# Pool Cue Pen??



## USAFVET98 (Jun 28, 2011)

I was just asked to make a custom pen that resembles a pool cue.. I need Ideas or techniques. Im going to go try a few things. Please let me know. I checked the library and didnt see anything.


----------



## 76winger (Jun 28, 2011)

Brian, Here's one I made a couple years ago. The back half was cocobolo and the front maple. I used black slimline parts for the nib and finial and a gold comfort size center band. The base was made from a chipped, and otherwise worthless #3 ball, so I thought this was a good use for it.

I'm sure there'll be other ideas, but this is what I came up with back then. I'll have to revisit and see what I can come up with for a sequel some day.


----------



## TomW (Jun 28, 2011)

http://www.penturners.org/forum/showthread.php?t=81727&highlight=pool+cue


----------



## ohiococonut (Jun 28, 2011)

Here's another design to consider but add another wedge 90degrees from the first one.
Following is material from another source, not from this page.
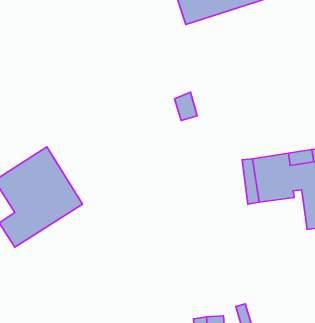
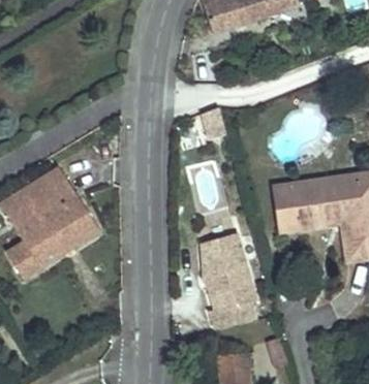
building: none -> [202,232,257,329]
http://www.penturners.org/forum/showthread.php?t=82200


----------



## EBorraga (Jun 28, 2011)

Here's one I did to resemble the butt of a cue.


----------



## Texatdurango (Jun 28, 2011)

USAFVET98 said:


> I was just asked to make a custom pen that resembles a pool cue.. I need Ideas or techniques. Im going to go try a few things. Please let me know. I checked the library and didnt see anything.


 
I would browse the threads Skiprat started.  A few months back he did a tutorial where he showed tons of photos with step by step explanations on how to cut the cue pens.  Funny no one mentioned it since half the people above probably learned how to make the design from him!


----------



## qballizhere (Jun 29, 2011)

Found these two hope they help.
http://www.penturners.org/forum/showthread.php?t=65140

http://www.penturners.org/forum/showthread.php?t=79294


----------